Градусов ослабление откинулся на подушку, полуприкрыл тяжелые веки, опять заговорил, будто предупреждая ответ Мельниченко:
- Эх, Василий Николаевич, ты только сантименты брось. Ты меня как больного не жалей. По-мужски, брат, давай. Знаю, что ты думаешь обо мне. Но я свою линию открыто доводил, копеечный авторитет душки майора не завоевывал... Да, строг был, ошибок людям не прощал, по головке не гладил. Что же, армия - суровая штука, не шпорами звенеть! Сам воевал - знаю: малейшая, голубчик, ошибка к катастрофе ведет... А кто виноват? Офицер. Не сумел, значит, научить, не научил приказания выполнять! Тут, брат, и честь офицерская! Что же ты молчишь, капитан? Иль не согласен? - Градусов осторожными движениями потер пухлую грудь и попросил: - Говори...
- В дивизионе никаких перемен, - ответил Мельниченко, хорошо понимая, что ему разрешено говорить и что не разрешено. - Никаких чепе. Все идет, как и должно идти.
- Успокаиваешь? - Градусов поворочал головой на подушке, неуспокоенный, раскрыл припухлые веки. - А эта история с Дмитриевым, с Брянцевым? Я ведь все знаю. - Он вдруг беззвучно засмеялся. - Ты, голубчик, мою болезнь не успокаивай. Говори. Ты думаешь, я устав ходячий? Думаешь, я курсантов не любил, не знал? Знал всех. Говори, брат, без валерьянки... Она мне и так осточертела.
- Что вам сказать, Иван Гаврилович? - помолчав, ответил Мельниченко. Скажу одно: уверен - все образуется, как говорят.
- Обижен? Снял я его тогда со старшин... - Градусов, упираясь обеими руками, слабо приподнялся на постели, пытаясь сесть, натужно задышал и, покосившись на дверь, за которой то приближались, то отдалялись тихие шаги, попросил сиплым шепотом: - Дай-ка, Василий Николаевич, глоток водицы. Там, в стакане. А то жажда мучает...

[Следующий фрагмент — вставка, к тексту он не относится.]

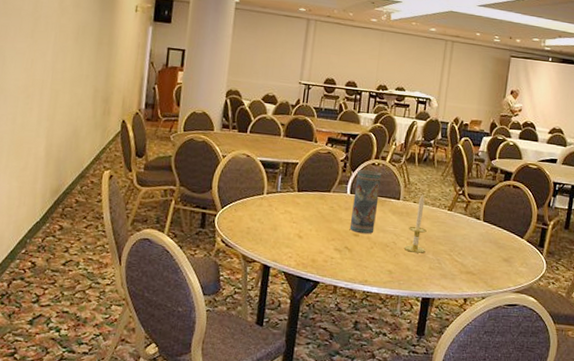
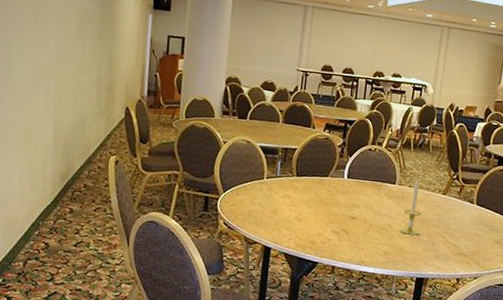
vase: present [349,170,381,234] -> none [346,155,378,217]

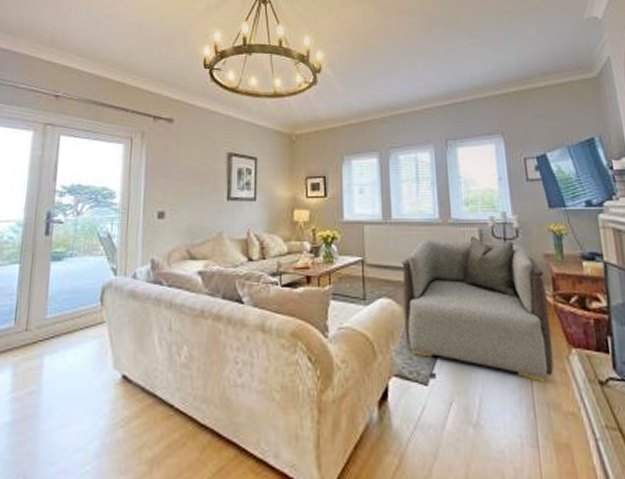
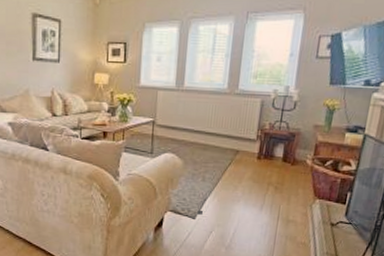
armchair: present [402,235,554,383] -> none [182,105,309,222]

Излишне торопливо Мельниченко нашел на столе и подал стакан с водой. Градусов жадно отпил несколько глотков, потом, с облегчением вздохнув, отвалился на подушку, грудь его подымалась под пижамой, и Мельниченко не без тревоги подумал, что его присутствие сейчас и начатый разговор нарушают больничный режим Градусова, нездоровье которого в самом деле серьезно, хотя майор и силится не показывать этого или не придает этому значения. И Мельниченко повторил:
- Все войдет в свою колею, Иван Гаврилович. Вам сейчас не стоит об этом думать.
- А о чем же стоит? - спросил Градусов, широкая грудь его уже подымалась размеренней, лоб покрылся испариной.
Мельниченко не решился сразу ответить. В наступившей тишине скрипнула дверь и заглянула в комнату жена Градусова, подозрительно обвела глазами обоих, улыбнулась с извиняющимся выражением.
- Василий Николаевич, поверьте, Ивану Гавриловичу запретили много разговаривать, даже смеяться громко запретили...
- Врачи наговорят, - с нарочито ядовитым смешком возразил Градусов. Ишь ты, знатоки! Их слушаться - в стеклянном колпаке мухой жить. Чепуха!
- Не храбрись, ради бога, - сказала она с той же грустной, сожалеющей интонацией и сдержанно обратилась к Мельниченко: - Он все-таки нуждается в покое и очень слаб. Вы, конечно, понимаете меня, Василий Николаевич.
В этих словах был плохо скрытый укор, и Мельниченко встал. Ему неловко было в эту минуту перед женой Градусова оттого, что он, независимо ни от чего, молод, здоров, оттого, что пришел в этот дом, пахнущий лекарствами, с морозного воздуха, оттого, что командует тем дивизионом, которым командовал ее муж, в то время как, по ее мнению любящей женщины, страдания мужу причинил и причиняет он, - это видно было по ее лицу.
- Да, Иван Гаврилович устал, - все испытывая это странное чувство вины, согласился Мельниченко. - Я зайду завтра. В это же время.
- Конечно, - без выражения радости подтвердила она. - Пожалуйста.
- Даша! Три минуты! - взмолился Градусов. - Это чепуха - три минуты! Я все равно не успокоюсь, коли прервем.
- Хорошо. - Она предупреждающе и холодно поглядела на Мельниченко. Три минуты.